* [About this exercise]:
Please reproduce every row below word for word, and leave the pictures out of your answer.

Collection entries
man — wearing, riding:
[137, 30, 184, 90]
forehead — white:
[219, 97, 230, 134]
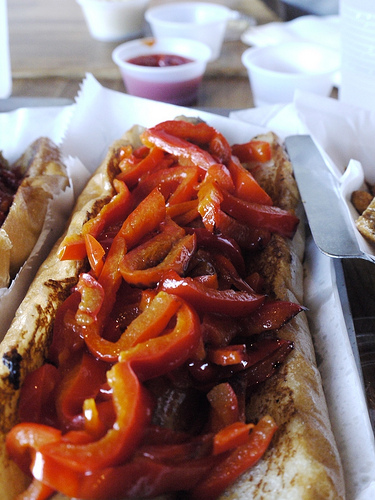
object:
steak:
[0, 150, 23, 236]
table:
[0, 0, 286, 117]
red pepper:
[118, 299, 201, 379]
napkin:
[239, 16, 375, 80]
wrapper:
[55, 69, 270, 161]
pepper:
[206, 382, 240, 426]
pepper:
[94, 187, 166, 334]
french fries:
[353, 195, 375, 243]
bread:
[222, 132, 345, 500]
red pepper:
[158, 270, 266, 317]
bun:
[0, 126, 139, 498]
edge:
[282, 133, 324, 253]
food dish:
[267, 94, 375, 262]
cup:
[110, 34, 212, 105]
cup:
[78, 3, 152, 41]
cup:
[142, 3, 239, 63]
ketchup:
[120, 55, 205, 104]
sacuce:
[151, 380, 200, 428]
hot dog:
[0, 117, 344, 499]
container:
[240, 36, 339, 105]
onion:
[226, 340, 293, 385]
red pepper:
[118, 235, 194, 286]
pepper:
[212, 422, 254, 456]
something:
[172, 0, 207, 27]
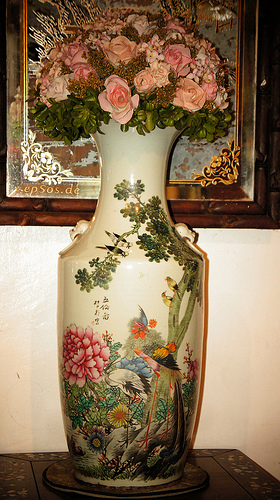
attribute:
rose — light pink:
[96, 72, 139, 125]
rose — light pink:
[170, 76, 206, 115]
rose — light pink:
[101, 34, 137, 67]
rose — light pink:
[133, 68, 157, 93]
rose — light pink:
[143, 58, 171, 86]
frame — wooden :
[6, 0, 264, 218]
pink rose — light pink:
[172, 78, 207, 111]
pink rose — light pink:
[97, 74, 139, 123]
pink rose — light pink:
[98, 36, 136, 65]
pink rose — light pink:
[59, 41, 86, 62]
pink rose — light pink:
[36, 70, 72, 101]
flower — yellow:
[106, 403, 132, 426]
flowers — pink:
[42, 9, 234, 141]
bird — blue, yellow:
[142, 264, 186, 316]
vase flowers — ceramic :
[44, 10, 234, 438]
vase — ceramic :
[30, 129, 231, 491]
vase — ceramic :
[57, 114, 206, 488]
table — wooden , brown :
[2, 448, 278, 498]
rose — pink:
[168, 69, 203, 111]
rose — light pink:
[162, 42, 192, 78]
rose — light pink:
[46, 73, 75, 103]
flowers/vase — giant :
[28, 15, 230, 498]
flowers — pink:
[203, 57, 227, 104]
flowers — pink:
[85, 49, 181, 137]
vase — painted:
[62, 140, 218, 480]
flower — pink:
[92, 73, 148, 126]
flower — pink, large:
[59, 319, 109, 387]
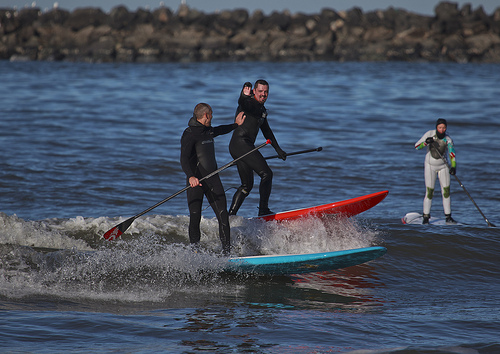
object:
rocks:
[226, 32, 255, 47]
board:
[208, 245, 390, 275]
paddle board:
[248, 190, 387, 225]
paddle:
[264, 147, 321, 161]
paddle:
[103, 139, 272, 242]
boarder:
[227, 79, 288, 218]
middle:
[227, 24, 286, 273]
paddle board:
[401, 211, 492, 229]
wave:
[0, 204, 380, 306]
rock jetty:
[0, 0, 500, 63]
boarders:
[179, 102, 245, 258]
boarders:
[413, 117, 457, 225]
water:
[0, 60, 500, 354]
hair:
[193, 103, 211, 120]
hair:
[254, 79, 270, 91]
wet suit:
[228, 83, 288, 214]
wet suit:
[179, 118, 240, 254]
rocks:
[464, 32, 496, 57]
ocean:
[1, 59, 500, 354]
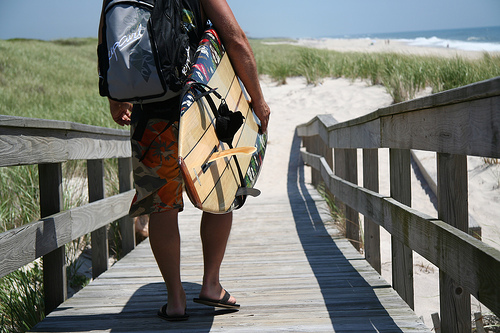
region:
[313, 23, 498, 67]
The water is blue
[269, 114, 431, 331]
There are shadows on the bridge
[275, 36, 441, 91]
The sand is white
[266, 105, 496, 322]
The bridge is made of wood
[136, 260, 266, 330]
The man is wearing flip flops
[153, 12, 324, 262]
A multi colored surf board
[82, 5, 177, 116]
A black back pack with white writing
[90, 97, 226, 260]
Orange print swim trunks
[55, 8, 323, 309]
A man carrying a surf board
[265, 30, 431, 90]
Tall green grass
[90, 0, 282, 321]
A surfer coming down a ramp towards the ocean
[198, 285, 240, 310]
sandle on man's foot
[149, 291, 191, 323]
sandle on the man's foot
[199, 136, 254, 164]
fin on the surfboard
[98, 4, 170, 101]
back pack on man's back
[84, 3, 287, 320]
man holding surf board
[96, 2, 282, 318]
man walking to the beach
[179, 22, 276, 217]
surfboard in man's hand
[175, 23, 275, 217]
colorful surfboard in man's hand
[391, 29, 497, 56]
waves on the beach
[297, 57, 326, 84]
grass near the sand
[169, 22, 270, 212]
a multicolored wooden surfboard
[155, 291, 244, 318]
flip flops on a man's feet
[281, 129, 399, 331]
the shadow of a fence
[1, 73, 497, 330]
a wooden foot bridge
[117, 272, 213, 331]
the shadow from the surfboard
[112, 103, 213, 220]
tropical style shorts on a man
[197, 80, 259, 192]
black binding on a surfboard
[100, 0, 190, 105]
a gray and black backpack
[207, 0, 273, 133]
a man's right tan arm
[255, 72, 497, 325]
white sand on the beach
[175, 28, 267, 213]
a wooden surfboard under the man's arm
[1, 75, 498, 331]
a wooden walkway bridge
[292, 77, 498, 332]
wooden side to the bridge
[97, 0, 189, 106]
a black and gray packback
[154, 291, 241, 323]
a pair of black sandals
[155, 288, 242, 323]
men's black beach sandals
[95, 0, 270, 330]
a man walking across a bridge to the beach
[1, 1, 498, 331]
a man carrying a wooden surfboard to the beach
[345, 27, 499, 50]
people in the water on the beach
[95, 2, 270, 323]
a young man going to the beach to surfboard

* [Your response]:
man — wearing, riding:
[137, 30, 184, 90]
forehead — white:
[219, 97, 230, 134]
object:
steak:
[0, 150, 23, 236]
table:
[0, 0, 286, 117]
red pepper:
[118, 299, 201, 379]
napkin:
[239, 16, 375, 80]
wrapper:
[55, 69, 270, 161]
pepper:
[206, 382, 240, 426]
pepper:
[94, 187, 166, 334]
french fries:
[353, 195, 375, 243]
bread:
[222, 132, 345, 500]
red pepper:
[158, 270, 266, 317]
bun:
[0, 126, 139, 498]
edge:
[282, 133, 324, 253]
food dish:
[267, 94, 375, 262]
cup:
[110, 34, 212, 105]
cup:
[78, 3, 152, 41]
cup:
[142, 3, 239, 63]
ketchup:
[120, 55, 205, 104]
sacuce:
[151, 380, 200, 428]
hot dog:
[0, 117, 344, 499]
container:
[240, 36, 339, 105]
onion:
[226, 340, 293, 385]
red pepper:
[118, 235, 194, 286]
pepper:
[212, 422, 254, 456]
something:
[172, 0, 207, 27]
attribute:
rose — light pink:
[96, 72, 139, 125]
rose — light pink:
[170, 76, 206, 115]
rose — light pink:
[101, 34, 137, 67]
rose — light pink:
[133, 68, 157, 93]
rose — light pink:
[143, 58, 171, 86]
frame — wooden :
[6, 0, 264, 218]
pink rose — light pink:
[172, 78, 207, 111]
pink rose — light pink:
[97, 74, 139, 123]
pink rose — light pink:
[98, 36, 136, 65]
pink rose — light pink:
[59, 41, 86, 62]
pink rose — light pink:
[36, 70, 72, 101]
flower — yellow:
[106, 403, 132, 426]
flowers — pink:
[42, 9, 234, 141]
bird — blue, yellow:
[142, 264, 186, 316]
vase flowers — ceramic :
[44, 10, 234, 438]
vase — ceramic :
[30, 129, 231, 491]
vase — ceramic :
[57, 114, 206, 488]
table — wooden , brown :
[2, 448, 278, 498]
rose — pink:
[168, 69, 203, 111]
rose — light pink:
[162, 42, 192, 78]
rose — light pink:
[46, 73, 75, 103]
flowers/vase — giant :
[28, 15, 230, 498]
flowers — pink:
[203, 57, 227, 104]
flowers — pink:
[85, 49, 181, 137]
vase — painted:
[62, 140, 218, 480]
flower — pink:
[92, 73, 148, 126]
flower — pink, large:
[59, 319, 109, 387]
object:
rocks:
[226, 32, 255, 47]
board:
[208, 245, 390, 275]
paddle board:
[248, 190, 387, 225]
paddle:
[264, 147, 321, 161]
paddle:
[103, 139, 272, 242]
boarder:
[227, 79, 288, 218]
middle:
[227, 24, 286, 273]
paddle board:
[401, 211, 492, 229]
wave:
[0, 204, 380, 306]
rock jetty:
[0, 0, 500, 63]
boarders:
[179, 102, 245, 258]
boarders:
[413, 117, 457, 225]
water:
[0, 60, 500, 354]
hair:
[193, 103, 211, 120]
hair:
[254, 79, 270, 91]
wet suit:
[228, 83, 288, 214]
wet suit:
[179, 118, 240, 254]
rocks:
[464, 32, 496, 57]
ocean:
[1, 59, 500, 354]
region:
[313, 23, 498, 67]
The water is blue
[269, 114, 431, 331]
There are shadows on the bridge
[275, 36, 441, 91]
The sand is white
[266, 105, 496, 322]
The bridge is made of wood
[136, 260, 266, 330]
The man is wearing flip flops
[153, 12, 324, 262]
A multi colored surf board
[82, 5, 177, 116]
A black back pack with white writing
[90, 97, 226, 260]
Orange print swim trunks
[55, 8, 323, 309]
A man carrying a surf board
[265, 30, 431, 90]
Tall green grass
[90, 0, 282, 321]
A surfer coming down a ramp towards the ocean
[198, 285, 240, 310]
sandle on man's foot
[149, 291, 191, 323]
sandle on the man's foot
[199, 136, 254, 164]
fin on the surfboard
[98, 4, 170, 101]
back pack on man's back
[84, 3, 287, 320]
man holding surf board
[96, 2, 282, 318]
man walking to the beach
[179, 22, 276, 217]
surfboard in man's hand
[175, 23, 275, 217]
colorful surfboard in man's hand
[391, 29, 497, 56]
waves on the beach
[297, 57, 326, 84]
grass near the sand
[169, 22, 270, 212]
a multicolored wooden surfboard
[155, 291, 244, 318]
flip flops on a man's feet
[281, 129, 399, 331]
the shadow of a fence
[1, 73, 497, 330]
a wooden foot bridge
[117, 272, 213, 331]
the shadow from the surfboard
[112, 103, 213, 220]
tropical style shorts on a man
[197, 80, 259, 192]
black binding on a surfboard
[100, 0, 190, 105]
a gray and black backpack
[207, 0, 273, 133]
a man's right tan arm
[255, 72, 497, 325]
white sand on the beach
[175, 28, 267, 213]
a wooden surfboard under the man's arm
[1, 75, 498, 331]
a wooden walkway bridge
[292, 77, 498, 332]
wooden side to the bridge
[97, 0, 189, 106]
a black and gray packback
[154, 291, 241, 323]
a pair of black sandals
[155, 288, 242, 323]
men's black beach sandals
[95, 0, 270, 330]
a man walking across a bridge to the beach
[1, 1, 498, 331]
a man carrying a wooden surfboard to the beach
[345, 27, 499, 50]
people in the water on the beach
[95, 2, 270, 323]
a young man going to the beach to surfboard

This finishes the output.